The markup is designed to allow your own custom styles to be applied. An example report
[is here to view](SCC-OUTPUT-REPORT.html).
Note that the HTML options follow the command line options, so you can use `scc --by-file -f html` to produce a report with every
file and not just the summary.
Note that this format if it has the `--by-file` option will give you the byte size of every file `scc` reads allowing you to get a breakdown of the
number of bytes processed.
#### SQL and SQL-Insert
The SQL output format "mostly" compatible with cloc's SQL output format https://github.com/AlDanial/cloc#sql-
While all queries on the cloc documentation should work as expected, you will not be able to append output from `scc` and `cloc` into the same database. This is because the table format is slightly different
to account for scc including complexity counts and bytes.

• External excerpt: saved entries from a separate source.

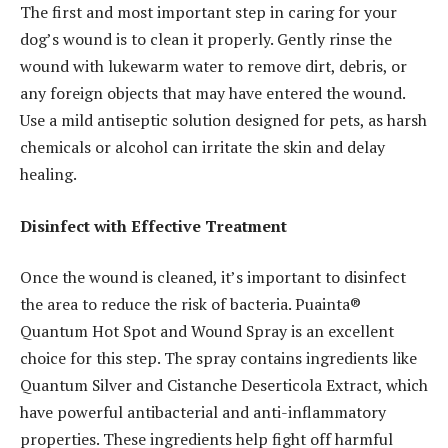
The first and most important step in caring for your
dog’s wound is to clean it properly. Gently rinse the
wound with lukewarm water to remove dirt, debris, or
any foreign objects that may have entered the wound.
Use a mild antiseptic solution designed for pets, as harsh
chemicals or alcohol can irritate the skin and delay
healing.
Disinfect with Effective Treatment
Once the wound is cleaned, it’s important to disinfect
the area to reduce the risk of bacteria. Puainta®
Quantum Hot Spot and Wound Spray is an excellent
choice for this step. The spray contains ingredients like
Quantum Silver and Cistanche Deserticola Extract, which
have powerful antibacterial and anti-inflammatory
properties. These ingredients help fight off harmful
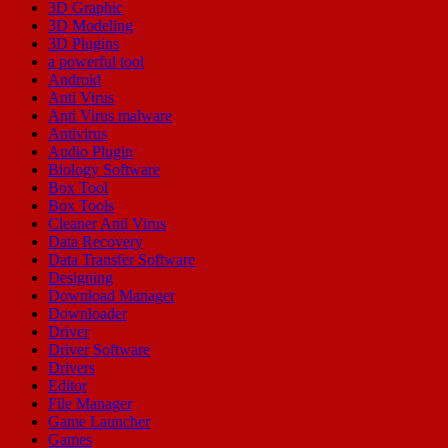
3D Graphic
3D Modeling
3D Plugins
a powerful tool
Android
Anti Virus
Anti Virus malware
Antivirus
Audio Plugin
Biology Software
Box Tool
Box Tools
Cleaner Anti Virus
Data Recovery
Data Transfer Software
Designing
Download Manager
Downloader
Driver
Driver Software
Drivers
Editor
File Manager
Game Launcher
Games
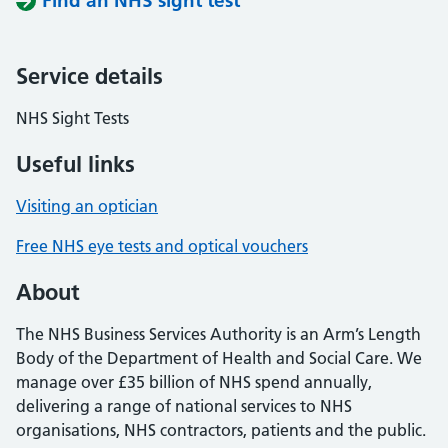
Find an NHS sight test
Service details
NHS Sight Tests
Useful links
Visiting an optician
Free NHS eye tests and optical vouchers
About
The NHS Business Services Authority is an Arm’s Length
Body of the Department of Health and Social Care. We
manage over £35 billion of NHS spend annually,
delivering a range of national services to NHS
organisations, NHS contractors, patients and the public.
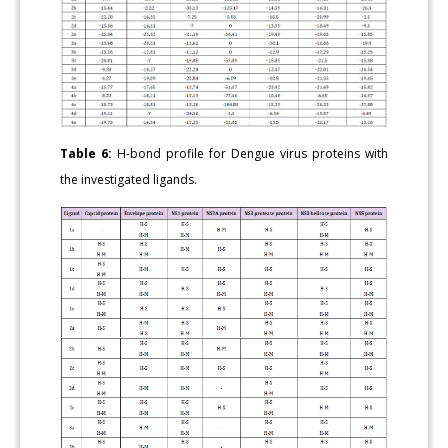
Table 6:
H-bond profile for Dengue virus proteins with
the investigated ligands.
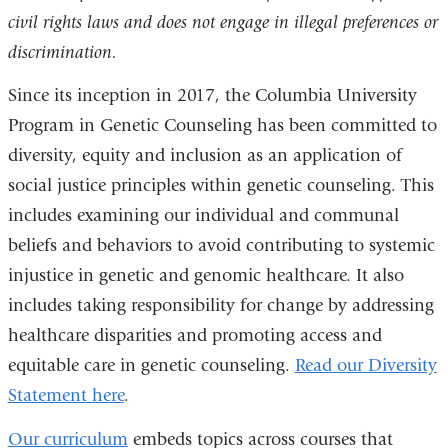
civil rights laws and does not engage in illegal preferences or
discrimination.
Since its inception in 2017, the Columbia University
Program in Genetic Counseling has been committed to
diversity, equity and inclusion as an application of
social justice principles within genetic counseling. This
includes examining our individual and communal
beliefs and behaviors to avoid contributing to systemic
injustice in genetic and genomic healthcare. It also
includes taking responsibility for change by addressing
healthcare disparities and promoting access and
equitable care in genetic counseling.
Read our Diversity
Statement here
.
Our curriculum
embeds t
opics across courses that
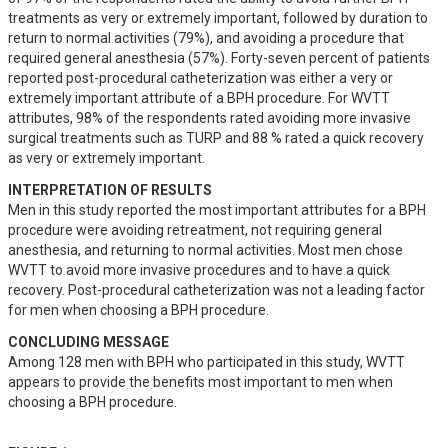
treatments as very or extremely important, followed by duration to 
return to normal activities (79%), and avoiding a procedure that 
required general anesthesia (57%). Forty-seven percent of patients 
reported post-procedural catheterization was either a very or 
extremely important attribute of a BPH procedure. For WVTT 
attributes, 98% of the respondents rated avoiding more invasive 
surgical treatments such as TURP and 88 % rated a quick recovery 
as very or extremely important.
INTERPRETATION OF RESULTS
Men in this study reported the most important attributes for a BPH 
procedure were avoiding retreatment, not requiring general 
anesthesia, and returning to normal activities. Most men chose 
WVTT to avoid more invasive procedures and to have a quick 
recovery. Post-procedural catheterization was not a leading factor 
for men when choosing a BPH procedure.
CONCLUDING MESSAGE
Among 128 men with BPH who participated in this study, WVTT 
appears to provide the benefits most important to men when 
choosing a BPH procedure.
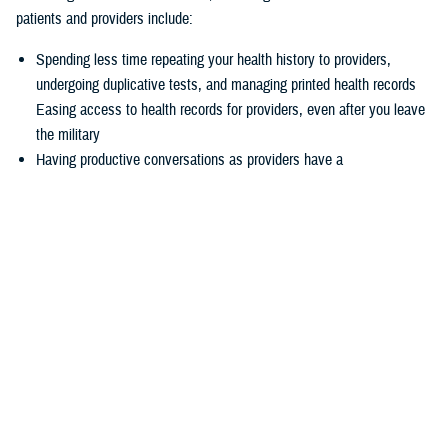
patients and providers include:
Spending less time repeating your health history to providers,
undergoing duplicative tests, and managing printed health records
Easing access to health records for providers, even after you leave
the military
Having productive conversations as providers have a
comprehensive picture of your health record before your
appointment
Enabling more informed decisions because providers have access
to more relevant data
Experiencing seamless care through the
joint Health Information
Exchange
, which enables providers to easily exchange and access
health information to enhance quality of care and satisfaction
The federal EHR provides a tool box of capabilities to enable positive
patient outcomes, advances interoperability and distills data now
available via the federal EHR.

The difference between `sql` and `sql-insert` is that `sql` will include table creation while the latter will only have the insert commands.
Usage is 100% the same as any other `scc` command but sql output will always contain per file details. You can compute totals yourself using SQL, however COCOMO calculations will appear against the metadata table as the columns `estimated_cost` `estimated_schedule_months` and `estimated_people`.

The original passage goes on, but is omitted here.